When we returned, the room was worse than we remembered. No hangers for our coats. The lamp didn’t work. One towel. Bob went to get a new lightbulb and when he returned, I had my bags in my hands, “Let’s just cut our losses and go to Travel Lodge.”

He talked me out of it but he was upset that I was upset and he sat down in a Thinker pose if The Thinker was wearing a baggy sweater and looking completely demoralized.

“I can’t figure out how this happened,” he said.

I crawled under a bedspread that I’m certain was a table cloth for a smoking convention and tried to fall asleep and my digestive system went ornery. We ate a big lunch and dinner and both with rich foods and it was just enough for that gross indigestion-y nausea that makes it impossible to relax when you’re trying to sleep, even in a nice hotel room. I finally drifted off for an hour or so and when I woke up Bob was up reading. I felt even worse and finally confessed to Bob and he went and found a cup in the lobby (free coffee station) because we didn’t have one in the room and I drank some alka seltzer. Bob said, “Do you want to leave?”

And I said, “Of course not, we have plans tomorrow. Our friends will hate us and never invite us to anything ever again. Who drives for three hours in the middle of the night? We can live through one night in a shitbag hotel.” (The conversation actually went on a lot longer and had lots of colorful parts to it.)

I still couldn’t settle and I tried to read my book.
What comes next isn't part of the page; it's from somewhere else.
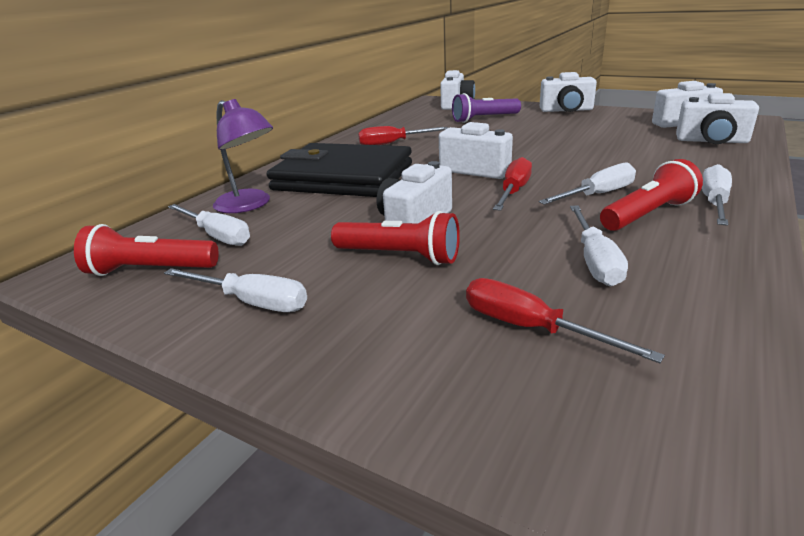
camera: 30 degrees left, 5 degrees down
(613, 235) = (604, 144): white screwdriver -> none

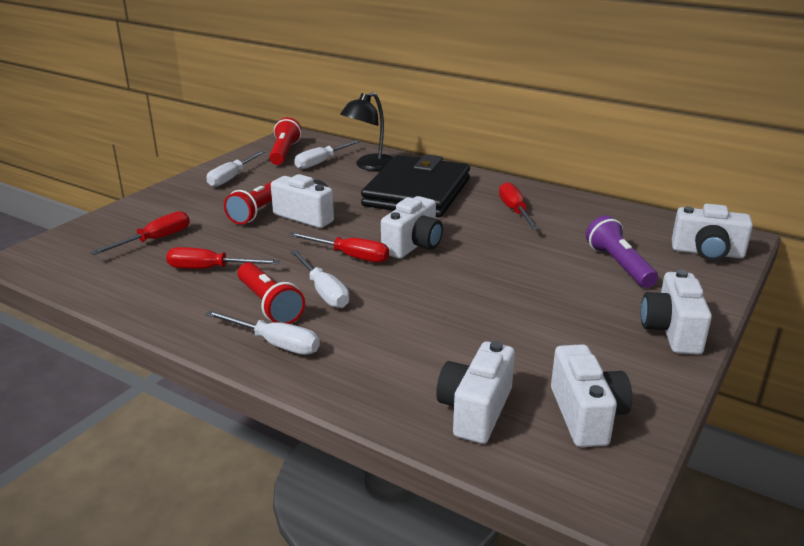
camera: 90 degrees right, 0 degrees up
(249, 205) = (369, 166): purple lamp -> black lamp
(595, 261) = (210, 269): white screwdriver -> red screwdriver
I noticed a giant gap in the curtains and because it was one of the least sexy moment you can imagine, I turned to Bob and said, “You wanna have wild sex?” and he, who has never answered that question this way, even when offered in jest, said, “NO! I want to go home.”

Then the room phone rang.

And there was no one there.

We got up and started packing. It rang again and I unplugged it from the wall. By 2:30am we were zooming through downtown Seattle and we were home and in bed by 5:30am.

We just washed our hair with gasoline and now I’m preparing to burn our clothes. What a weekend!